NICOLA, 43, LINCOLNSHIRE

“I was in both a fortunate and unfortunate place in my GIC journey at the beginning of 2020. I was initially referred in autumn 2017 and had my first NHS GIC assessment in January 2019 (though I’d been on hormones since April 2018). My second GIC assessment was in November 2019 – (bear in mind that) referral to treatment is meant to be 18 weeks or less, but over two years after referral, I still didn’t have a diagnosis from the NHS, nevermind a treatment plan. 

So, in theory, just as things were kicking off with the pandemic, I should have been having an appointment for the GIC to formally take over my care, as well as possibly my first surgical referral. Instead, after several months of radio silence from the GIC, then several months of remote appointments but no ‘significant’ appointments, finally the GIC took over my care at the end of January 2021. However, they still haven’t written to my GP with the report, meaning I realistically won’t be referred for surgery until at least four years after the initial GIC referral. Fortunately, my hormone prescription has not been interrupted as my GP acknowledged that ongoing monitoring is essential care.
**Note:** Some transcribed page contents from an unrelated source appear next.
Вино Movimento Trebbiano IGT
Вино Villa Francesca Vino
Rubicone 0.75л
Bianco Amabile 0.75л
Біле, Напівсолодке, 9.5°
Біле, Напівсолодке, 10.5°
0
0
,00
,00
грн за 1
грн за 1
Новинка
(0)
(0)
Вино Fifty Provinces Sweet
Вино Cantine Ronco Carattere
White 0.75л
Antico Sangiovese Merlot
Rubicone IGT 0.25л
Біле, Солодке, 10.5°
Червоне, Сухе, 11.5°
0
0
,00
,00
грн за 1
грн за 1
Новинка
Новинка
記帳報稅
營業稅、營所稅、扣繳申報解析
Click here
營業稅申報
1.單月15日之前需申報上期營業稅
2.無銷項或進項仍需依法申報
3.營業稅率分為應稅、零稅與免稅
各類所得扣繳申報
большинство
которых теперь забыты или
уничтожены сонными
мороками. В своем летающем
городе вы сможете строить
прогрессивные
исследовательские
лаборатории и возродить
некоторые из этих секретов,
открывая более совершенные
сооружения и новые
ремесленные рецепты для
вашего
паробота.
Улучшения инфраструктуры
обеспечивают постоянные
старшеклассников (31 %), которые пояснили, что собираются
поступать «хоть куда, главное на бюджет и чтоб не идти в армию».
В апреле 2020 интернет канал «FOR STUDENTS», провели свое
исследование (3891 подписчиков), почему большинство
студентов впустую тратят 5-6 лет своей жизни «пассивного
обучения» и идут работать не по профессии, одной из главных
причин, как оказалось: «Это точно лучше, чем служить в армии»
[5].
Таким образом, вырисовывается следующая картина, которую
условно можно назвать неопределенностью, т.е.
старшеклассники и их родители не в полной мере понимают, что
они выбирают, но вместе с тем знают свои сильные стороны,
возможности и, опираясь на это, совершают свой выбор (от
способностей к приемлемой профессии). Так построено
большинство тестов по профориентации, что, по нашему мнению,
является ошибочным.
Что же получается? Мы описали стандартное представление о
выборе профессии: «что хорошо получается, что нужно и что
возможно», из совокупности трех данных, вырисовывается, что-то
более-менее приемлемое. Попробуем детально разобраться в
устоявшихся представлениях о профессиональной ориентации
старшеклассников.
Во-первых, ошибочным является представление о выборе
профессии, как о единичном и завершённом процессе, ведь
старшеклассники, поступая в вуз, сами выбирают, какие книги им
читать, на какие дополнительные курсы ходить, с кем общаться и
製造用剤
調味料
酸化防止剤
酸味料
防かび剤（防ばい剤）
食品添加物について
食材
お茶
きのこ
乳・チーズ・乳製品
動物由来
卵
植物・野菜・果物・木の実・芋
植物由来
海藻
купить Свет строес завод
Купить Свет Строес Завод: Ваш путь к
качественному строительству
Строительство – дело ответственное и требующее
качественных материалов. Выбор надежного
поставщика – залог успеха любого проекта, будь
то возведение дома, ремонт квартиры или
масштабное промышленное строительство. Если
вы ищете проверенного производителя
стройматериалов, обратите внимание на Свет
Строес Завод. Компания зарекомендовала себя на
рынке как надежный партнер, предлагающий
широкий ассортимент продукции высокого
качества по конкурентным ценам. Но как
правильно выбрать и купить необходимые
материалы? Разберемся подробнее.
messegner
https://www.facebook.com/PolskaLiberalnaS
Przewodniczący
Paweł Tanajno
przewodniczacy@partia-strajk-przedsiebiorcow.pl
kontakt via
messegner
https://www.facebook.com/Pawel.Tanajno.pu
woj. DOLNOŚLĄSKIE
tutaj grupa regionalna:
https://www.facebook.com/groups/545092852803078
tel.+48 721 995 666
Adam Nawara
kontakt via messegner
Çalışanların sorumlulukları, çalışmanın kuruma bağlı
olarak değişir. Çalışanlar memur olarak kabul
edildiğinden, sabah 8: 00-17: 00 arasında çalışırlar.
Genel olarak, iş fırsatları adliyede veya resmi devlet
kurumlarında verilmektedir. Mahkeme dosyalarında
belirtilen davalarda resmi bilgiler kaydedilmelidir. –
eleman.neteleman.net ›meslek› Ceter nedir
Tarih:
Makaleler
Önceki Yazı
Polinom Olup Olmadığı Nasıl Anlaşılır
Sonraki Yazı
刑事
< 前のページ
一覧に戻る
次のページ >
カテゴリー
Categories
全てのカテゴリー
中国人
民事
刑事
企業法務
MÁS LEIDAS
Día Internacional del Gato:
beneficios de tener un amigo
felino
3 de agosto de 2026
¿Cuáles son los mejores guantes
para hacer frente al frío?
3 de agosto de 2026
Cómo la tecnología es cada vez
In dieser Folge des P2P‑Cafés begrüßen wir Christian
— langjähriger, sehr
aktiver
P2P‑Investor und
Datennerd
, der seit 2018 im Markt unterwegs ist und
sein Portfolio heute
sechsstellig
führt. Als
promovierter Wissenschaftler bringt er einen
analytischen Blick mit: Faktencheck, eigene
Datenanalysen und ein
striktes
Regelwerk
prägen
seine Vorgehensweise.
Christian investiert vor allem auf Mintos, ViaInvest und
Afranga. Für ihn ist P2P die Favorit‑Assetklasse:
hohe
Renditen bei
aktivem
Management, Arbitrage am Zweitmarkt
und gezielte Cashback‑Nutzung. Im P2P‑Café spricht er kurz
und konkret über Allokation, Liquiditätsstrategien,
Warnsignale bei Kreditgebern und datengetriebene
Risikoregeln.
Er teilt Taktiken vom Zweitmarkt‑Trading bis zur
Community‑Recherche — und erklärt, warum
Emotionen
Yet more delays have not helped my mental health, and if I was not in the fortunate position to both afford private consultant care and have a GP who’s happy to prescribe and do bloods on the NHS, I’m unsure if I would be able to be at work. The current state of the GIC provision in the UK for all trans people is hampered by two things: the ball being dropped with workforce planning in the run up to national commissioning in 2013, and the fact that GICs choose to operate in a way that’s deliberately obstructive at times.”